Fondé en 1994, la magazine US Juxtapoz mélange allègrement street culture, illustration, photographie, tatoos bref tout ce qui bouge dans l’image avec un fond pop culture assumé, une espèce de grand mix qui va de la musique rock au comics en passant par les figurines et qui fonctionne bien aux États-Unis. Ils ont eu l’idée assez bien vue de regrouper les artistes qu’ils suivent dans des recueils par genre. Évidemment, je me suis plutôt intéressé à celui consacré à l’illustration. Très bien imprimé, il présente en une page l’artiste puis une douzaine de pages d’images. On y retrouve l’inévitable James Jean ou mon chouchou Tomer Hanuka mais j’ai été agréablement surpris par le travail de Aaron Horkey que je n’avais encore jamais croisé.

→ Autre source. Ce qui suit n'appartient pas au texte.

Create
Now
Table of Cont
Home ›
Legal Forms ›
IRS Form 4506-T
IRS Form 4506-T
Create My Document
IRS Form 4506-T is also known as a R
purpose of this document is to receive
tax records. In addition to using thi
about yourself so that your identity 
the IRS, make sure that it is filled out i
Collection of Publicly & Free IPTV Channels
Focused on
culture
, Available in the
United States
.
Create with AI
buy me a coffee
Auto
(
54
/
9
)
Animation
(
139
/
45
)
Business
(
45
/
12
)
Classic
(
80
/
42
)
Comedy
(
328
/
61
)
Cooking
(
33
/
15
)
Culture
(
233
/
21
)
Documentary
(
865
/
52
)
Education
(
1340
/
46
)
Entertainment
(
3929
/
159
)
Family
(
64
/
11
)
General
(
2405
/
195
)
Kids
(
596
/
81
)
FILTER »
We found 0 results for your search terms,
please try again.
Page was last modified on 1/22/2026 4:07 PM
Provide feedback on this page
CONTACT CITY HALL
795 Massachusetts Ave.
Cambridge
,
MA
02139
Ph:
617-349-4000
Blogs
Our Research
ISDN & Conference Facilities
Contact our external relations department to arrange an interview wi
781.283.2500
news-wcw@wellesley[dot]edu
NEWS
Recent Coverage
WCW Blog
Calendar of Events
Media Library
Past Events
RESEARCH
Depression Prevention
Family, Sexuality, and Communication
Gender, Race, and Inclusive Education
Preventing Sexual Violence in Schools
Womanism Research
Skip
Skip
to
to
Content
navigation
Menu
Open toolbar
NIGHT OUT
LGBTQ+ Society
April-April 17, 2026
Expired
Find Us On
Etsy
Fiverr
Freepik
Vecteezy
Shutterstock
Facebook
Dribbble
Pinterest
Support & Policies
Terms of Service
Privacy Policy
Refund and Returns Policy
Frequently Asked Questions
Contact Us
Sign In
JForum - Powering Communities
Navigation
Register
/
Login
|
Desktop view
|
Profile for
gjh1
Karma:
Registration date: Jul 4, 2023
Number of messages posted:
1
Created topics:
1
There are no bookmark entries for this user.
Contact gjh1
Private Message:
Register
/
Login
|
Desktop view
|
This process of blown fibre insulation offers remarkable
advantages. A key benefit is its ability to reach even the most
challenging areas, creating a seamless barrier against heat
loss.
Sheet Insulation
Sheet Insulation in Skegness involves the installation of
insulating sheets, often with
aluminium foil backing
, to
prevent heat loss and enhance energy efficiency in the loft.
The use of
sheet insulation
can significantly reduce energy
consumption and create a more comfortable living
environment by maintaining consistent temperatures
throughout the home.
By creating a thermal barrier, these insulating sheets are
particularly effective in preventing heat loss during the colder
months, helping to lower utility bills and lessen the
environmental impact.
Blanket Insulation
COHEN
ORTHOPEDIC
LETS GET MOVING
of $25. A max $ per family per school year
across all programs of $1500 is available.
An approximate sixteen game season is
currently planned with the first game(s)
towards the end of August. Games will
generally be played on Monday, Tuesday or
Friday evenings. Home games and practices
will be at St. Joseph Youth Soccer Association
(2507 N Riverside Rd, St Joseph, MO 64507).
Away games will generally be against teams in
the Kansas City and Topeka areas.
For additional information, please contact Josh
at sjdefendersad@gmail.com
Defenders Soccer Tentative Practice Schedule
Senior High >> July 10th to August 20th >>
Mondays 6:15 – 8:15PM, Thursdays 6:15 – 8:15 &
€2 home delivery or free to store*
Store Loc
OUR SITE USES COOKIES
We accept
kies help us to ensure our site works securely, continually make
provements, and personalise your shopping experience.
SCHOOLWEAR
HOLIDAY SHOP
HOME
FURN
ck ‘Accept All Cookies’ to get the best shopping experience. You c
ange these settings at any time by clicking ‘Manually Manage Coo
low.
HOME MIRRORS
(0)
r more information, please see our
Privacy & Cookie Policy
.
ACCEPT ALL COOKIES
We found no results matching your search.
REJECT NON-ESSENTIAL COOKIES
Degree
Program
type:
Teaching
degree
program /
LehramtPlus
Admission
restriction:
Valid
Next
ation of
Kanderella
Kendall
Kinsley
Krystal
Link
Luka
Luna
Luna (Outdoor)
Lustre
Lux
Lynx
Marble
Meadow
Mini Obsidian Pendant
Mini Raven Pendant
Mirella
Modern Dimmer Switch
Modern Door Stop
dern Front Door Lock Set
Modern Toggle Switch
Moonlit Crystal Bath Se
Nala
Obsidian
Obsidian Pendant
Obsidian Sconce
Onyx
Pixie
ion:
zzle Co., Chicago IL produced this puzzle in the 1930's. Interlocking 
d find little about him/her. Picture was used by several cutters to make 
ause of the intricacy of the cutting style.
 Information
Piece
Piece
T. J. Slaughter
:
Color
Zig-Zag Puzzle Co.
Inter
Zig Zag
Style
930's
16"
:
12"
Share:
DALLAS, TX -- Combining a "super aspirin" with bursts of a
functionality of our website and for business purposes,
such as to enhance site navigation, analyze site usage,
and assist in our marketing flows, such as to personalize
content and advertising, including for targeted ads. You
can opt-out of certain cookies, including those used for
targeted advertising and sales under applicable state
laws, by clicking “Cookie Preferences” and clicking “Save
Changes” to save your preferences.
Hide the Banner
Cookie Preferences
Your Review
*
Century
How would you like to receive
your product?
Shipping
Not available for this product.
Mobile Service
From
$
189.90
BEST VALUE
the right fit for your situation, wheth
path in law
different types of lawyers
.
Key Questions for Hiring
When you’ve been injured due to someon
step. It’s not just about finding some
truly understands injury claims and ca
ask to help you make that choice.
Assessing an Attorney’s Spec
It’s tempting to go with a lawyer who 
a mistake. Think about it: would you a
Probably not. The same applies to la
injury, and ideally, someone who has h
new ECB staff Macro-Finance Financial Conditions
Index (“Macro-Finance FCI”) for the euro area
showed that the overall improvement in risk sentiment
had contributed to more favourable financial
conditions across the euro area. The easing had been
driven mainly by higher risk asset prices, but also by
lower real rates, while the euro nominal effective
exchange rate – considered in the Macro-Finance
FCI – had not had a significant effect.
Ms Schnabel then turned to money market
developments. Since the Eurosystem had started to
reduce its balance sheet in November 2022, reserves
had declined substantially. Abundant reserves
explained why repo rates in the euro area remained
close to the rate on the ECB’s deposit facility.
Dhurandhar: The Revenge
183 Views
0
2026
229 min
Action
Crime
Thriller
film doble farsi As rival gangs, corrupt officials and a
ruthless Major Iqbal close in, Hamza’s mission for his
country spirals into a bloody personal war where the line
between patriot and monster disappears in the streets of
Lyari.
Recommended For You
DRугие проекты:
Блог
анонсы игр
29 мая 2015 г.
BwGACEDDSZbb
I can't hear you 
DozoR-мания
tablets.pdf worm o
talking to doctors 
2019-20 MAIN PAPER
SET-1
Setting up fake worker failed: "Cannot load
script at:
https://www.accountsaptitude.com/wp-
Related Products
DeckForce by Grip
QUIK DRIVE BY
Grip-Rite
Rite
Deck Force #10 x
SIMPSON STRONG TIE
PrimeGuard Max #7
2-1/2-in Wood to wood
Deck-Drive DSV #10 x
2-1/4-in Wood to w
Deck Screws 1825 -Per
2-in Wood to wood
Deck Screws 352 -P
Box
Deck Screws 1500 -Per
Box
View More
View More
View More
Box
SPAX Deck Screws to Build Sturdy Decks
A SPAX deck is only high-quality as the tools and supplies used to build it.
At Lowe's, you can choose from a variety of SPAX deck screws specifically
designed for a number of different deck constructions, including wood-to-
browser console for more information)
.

En fait, en feuilletant le livre, je me suis demandé pourquoi il ne semblait pas y avoir d’équivalent en France, le pays qui digère toutes les influences. Déjà, on peut remarquer que ces artistes se baladent sur tout le spectre de l’édition d’images. Ils peuvent réaliser des couvertures pour Newsweek, des affiches rock ou designer des skate boards, tout cela à la fois. La scène rock indé US est une grosse consommatrice d’images, notamment par le biais des affiches, flyers etc… Je ne connais pas d’équivalent en France où les dessinateurs sont en général invités après la bataille cf. Sfar pour Dyonisos ou Tardi à une époque. Des gens comme Blanquet ou Killofer semblent être ce qui se rapproche le plus de ce profil mais leur travail n’a aucun support réellement populaire ou médiatique (pourtant Killofer avait impressionné avec son Donjon). En fait, les artistes qui louchent vers cette école semblent être l’équipe de Lucha Libre, le collectif Café Salé voire même la bande d’Ankhama qui a d’ailleurs publié un livre autour de Juxtapoz. Mais dans tous ces cas, les dessinateurs ne semblent pas avoir des personnalités et un graphisme assez marquants pour donner une vraie visibilité à un école dite ”française”. En fait, je ne vois guère que les Kerascoët qui fassent tranquillement leur trou en publiant aussi bien de la BD que des illustrations pubs/mode. Il faudra que je leur pose la question…
Je propose Mattotti, qui est Parisien… Je ne sais pas si le Grand Miam va accepter ma réponse.
J’ai continué à ruminer là-dessus. Ce qui caractérise ces illustrateurs, ce sont les références constantes à une pop culture qui n’est pas assumée en France. Une pop culture graphique passerait par exemple par l’école franco-belge en BD et je ne connais personne qui fait ce travail. Ils ont tous les yeux rivés sur les USA ou le Japon. Mattoti de ce point de vue là est hors concours puisqu’il propose un travail plus lié à la peinture. Il est dans une tradition ”noble” de l’illustration.
Tout aussi timidement que Totoche (plus, même, car, nouveau commentateur, je n’ai pas son autorité ;-) ) je suggère le nom de Miss.Tic, dès lors que son travail, longtemps en dehors de tout système, a fait son apparition dans les pages de magazines et commence à être décliné sur différents supports… (ceci dit, ça ne fait pas encore grand’chose comme ”support populaire et médiatique”…)
En fait, après réflexion, je me dis que ce sont les auteurs Humanos des années 70/80 qui ont joué ce rôle. Moebius, Margerin, Ted Benoît etc… se sont retrouvés à travailler aussi bien pour de grands magazines que dans la BD, la pub ou des choses plus pointues.
Je note que tu en parles au passé. Et en effet, on aurait un peu de mal à trouver à l’itinéraire de ces auteurs ayant émergé dans les années 70 – 80 un équivalent exact dans les générations postérieures (sans doute parce que la presse BD n’offre plus la même voie royale pour accéder à la reconnaissance).
C’était en effet une époque où le graphisme BD était synonyme d’énergie et jeunesse voire même d’une certaine branchitude. De toute manière, la presse française n’a pas du tout le même rapport à l’illustration que celle des États Unis.
Pourtant il existe une vraie histoire-française‑,une école de l’illustration.On jurerait que la peinture les rejetant,la B.D. les rejetant,il ”n’existent pas”,plus du point de vue de la reconnaissance.Les courants semblent s’etre epuisés,cannibalisés par d’autres modes d’expression du support papier-dessin.
Une histoire très riche mais sans historien et sans livre somme. Elle est vaguement associée à l’argent, les figuratifs, bref des choses pas propres…
Dupuy et Berberian ?
Oui, ils rentrent dans la définition. Mais en développant un style très imité et justement ”passe partout” qui les rapprochent plutôt des studios de pub des années 50 aux USA. Un dessin dans l’air du temps.